Mit Blick auf den Rücktritt von Wulffs Amtsvorgänger Horst Köhler, der sein Amt am 31. Mai mit sofortiger Wirkung niedergelegt hatte, sprach der Parlamentspräsident von einem in der Demokratiegeschichte Deutschlands ”einmaligen Vorgang“, der ”zwar manche Enttäuschung und einige Turbulenzen“ ausgelöst habe, aber keine Staatskrise.
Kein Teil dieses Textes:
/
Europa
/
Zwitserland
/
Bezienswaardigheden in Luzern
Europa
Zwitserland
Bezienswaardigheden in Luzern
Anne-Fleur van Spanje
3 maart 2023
Die Entscheidung Köhlers und ihre Gründe seien zu respektieren, ”auch wenn viele von uns sie noch immer nicht wirklich verstehen können“. Köhlers überraschender Amtsverzicht habe ”in der Öffentlichkeit manche Fragen aufgeworfen, die nach Antworten suchen“, und zugleich ”eine Nachdenklichkeit erzeugt, die bei allen direkt und indirekt Beteiligten Anlass auch zur selbstkritischen Befassung mit ihrer eigenen Rolle und zum Umgang mit öffentlichen Ämtern gibt“. Dies gelte für Amtsinhaber wie Bewerber, für politische Parteien und auch für die Medien.
Niemand müsse öffentliche Ämter übernehmen, sagte Lammert weiter. Wer kandidiere und gewählt werde, übernehme allerdings eine Verantwortung, die er ”mit aller Kraft nach bestem Wissen und Gewissen wahrzunehmen hat“. Weder Parlamente noch Regierungen oder das Staatsoberhaupt stünden unter Denkmalschutz. Kritik müsse sein, doch habe Köhler den Anspruch auf ”Wahrhaftigkeit und Respekt“ mit vollem Recht nicht nur für sich, sondern für die politische Kultur des Landes im Ganzen reklamiert. ”Wir alle, die wir uns heute versammelt haben, gehören verschiedenen Parteien an oder gar keinen, haben unterschiedliche Auffassungen zu wichtigen Themen, unterstützen verschiedene Kandidaten für öffentliche Ämter, aber wir teilen die gemeinsame Verantwortung für unser Land“, mahnte der Bundestagspräsident. Diese Verantwortung habe sich ”mit der Wahl eines Bundespräsidenten nicht erledigt – schon gar nicht in schwierigen Zeiten, die wir jetzt haben, mit vielen Unsicherheiten und Ängsten, die keineswegs nur eingebildet sind“, sagte Lammert.